- _Exercises_:
A: In the art crawl review, why was the writer's first reaction to Amy Wilson's drawings at BravinLee programs dismissive? Answer in one to three sentences.
B: Duplicate the passage of the art crawl review that starts at the words "My initial reaction" and stops after the words "should be read.".
C: Finish out the next part of the art crawl review, picking up after its final sentence.

4 shows during my art crawl displayed a nostalgic creepy yearning for childhood, images that might have been created by a disturbed demon child, or something more somber and reaching for a grounded history where one is supported and taken care of by a larger force.

from BravinLee site

from BravinLee site

My initial reaction to Amy Wilson’s drawings at BravinLee programs were dismissive and unapproving. I was overwhelmed by the overproduction of text looming over each drawing taking all focus away from the scenery that didn’t seem to require much attention anyway because of its crude and childish execution. But, that seemed to be the whole point, that beneath these childish girly drawings about gardening, sweeping, caretaking, and daydreaming lies an inquisitive, communicative, deeply psychological and personal narrative, an illustrated diary full of half-schizophrenic thoughts and mental meanderings. I walked around reading as much as I could and learned to actually really appreciate and almost love them. They were intimate and precious and I wanted to take them home and hang it above my bed and read it to sleep. Her blog and website can be found and should be read.

from Breuning site

from Breuning site

Olaf Breuning’s show at Metro Pictures was a perfect reflection of a oeuvre with drawings, photographs, scultpures, and wall vinyls packing the show space with all its silly, childish, cartoonish reflections of our oh so crooked world. The works at times gimmicky and irrelevant, as if they were doodles of a child at school suffering through ADD, incapable on focusing on anything but his alternative world but in actuality, each image tells an easily read commentary: for example a drawing of a rollercoaster with the sign roller coaster right above. You don’t have to think too hard to get his work and they can be cheesy sometimes but the fact alone that he has executed them successfully without being completely dismissed is what makes them great and irresistable. His website here, NYT review here.

- _Given entries_:
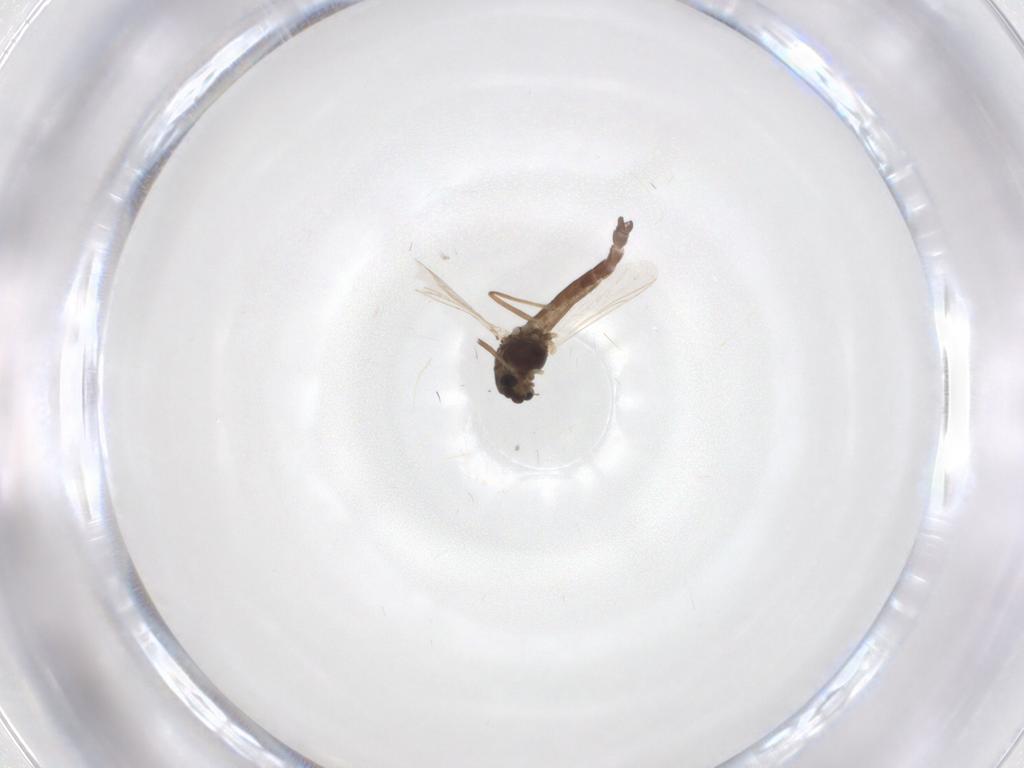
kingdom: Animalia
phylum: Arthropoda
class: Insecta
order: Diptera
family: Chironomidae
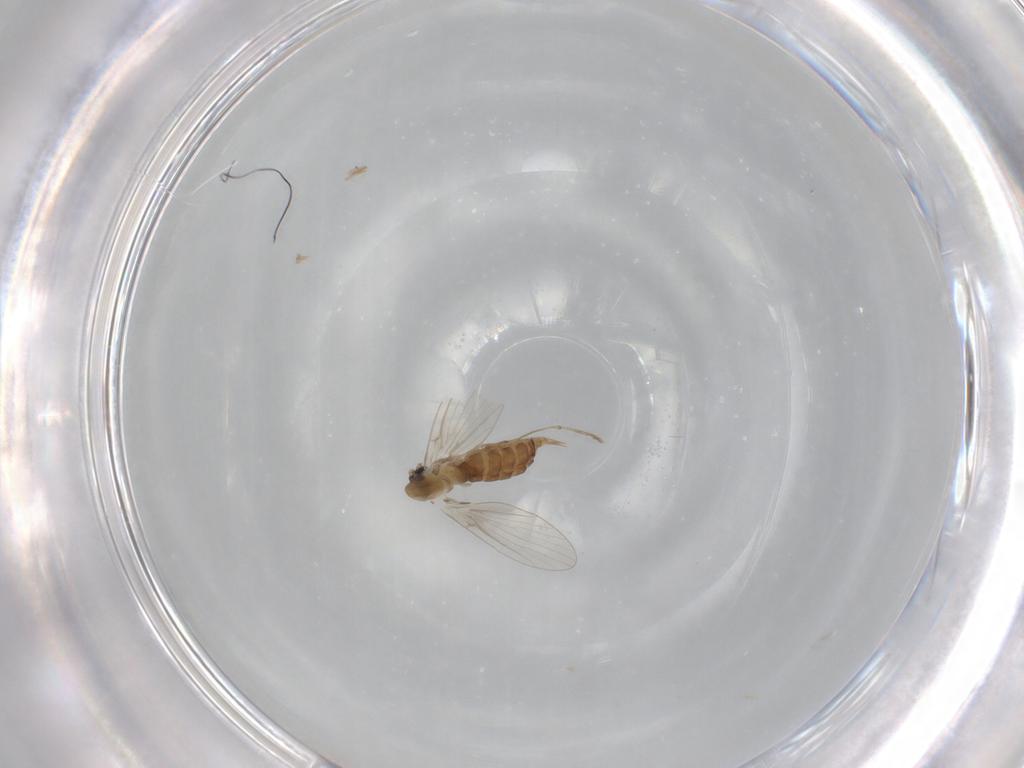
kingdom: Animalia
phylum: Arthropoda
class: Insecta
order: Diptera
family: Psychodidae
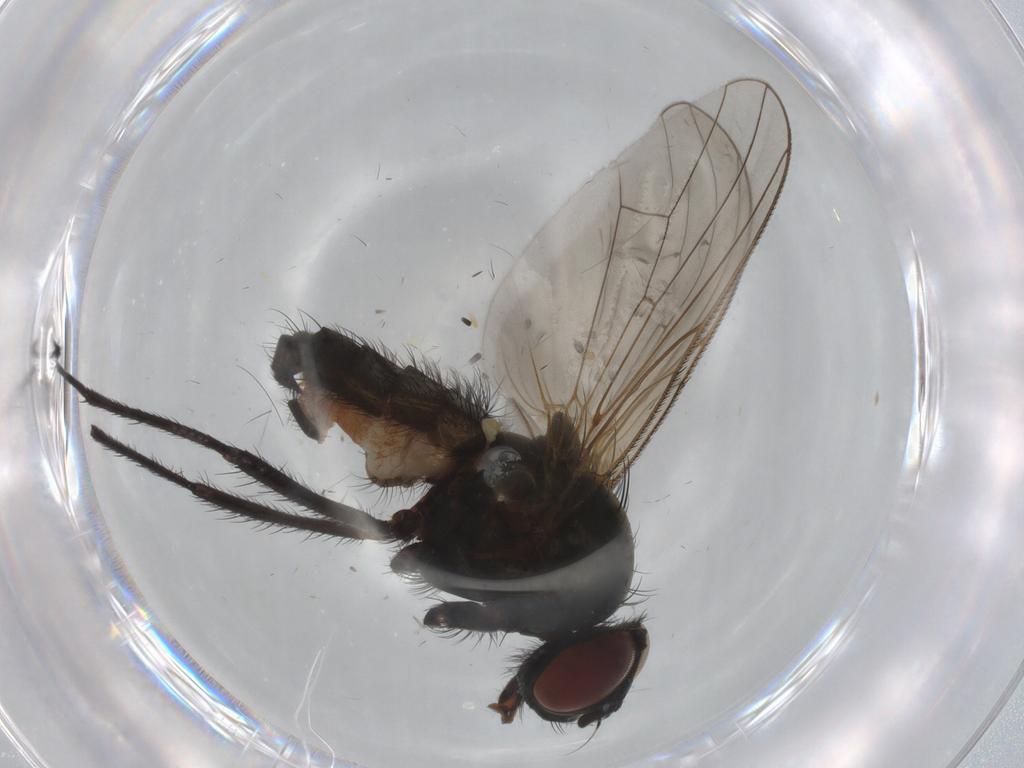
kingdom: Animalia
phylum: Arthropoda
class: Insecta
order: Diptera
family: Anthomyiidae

- _Results for each task_:
A: The writer was overwhelmed by the excess of text looming over each drawing, which took all focus away from the scenery. The scenery itself did not seem to need much attention anyway, because of its crude and childish execution.

B:
My initial reaction to Amy Wilson’s drawings at BravinLee programs were dismissive and unapproving. I was overwhelmed by the overproduction of text looming over each drawing taking all focus away from the scenery that didn’t seem to require much attention anyway because of its crude and childish execution. But, that seemed to be the whole point, that beneath these childish girly drawings about gardening, sweeping, caretaking, and daydreaming lies an inquisitive, communicative, deeply psychological and personal narrative, an illustrated diary full of half-schizophrenic thoughts and mental meanderings. I walked around reading as much as I could and learned to actually really appreciate and almost love them. They were intimate and precious and I wanted to take them home and hang it above my bed and read it to sleep. Her blog and website can be found and should be read.

C:
from MT projects site

from MT projects site

Steve DeFrank’s anal retentive process-perfect works were shown at Margaret Thatcher Projects and again, I was dismissive at first but ended being quite impressed by the process more than the content of his work. His foolproof method is rigorous and time consuming and unconventional. He uses wood which is hidden beneath paint depicting wood which then seems to be carved by childish graffiti or images depicting disney shaped themes, magical sparkles, seemingly computerized color shades, its all very conniving, as if performed by that schoolboy prankster deceiving us with his perfected schemes but we can’t be fooled for long because beneath the surface lays a weakness for hapless destruction and a search for balance and understanding. It seems to be one of many means of interpreting a cruel, relentless and unforgiving world.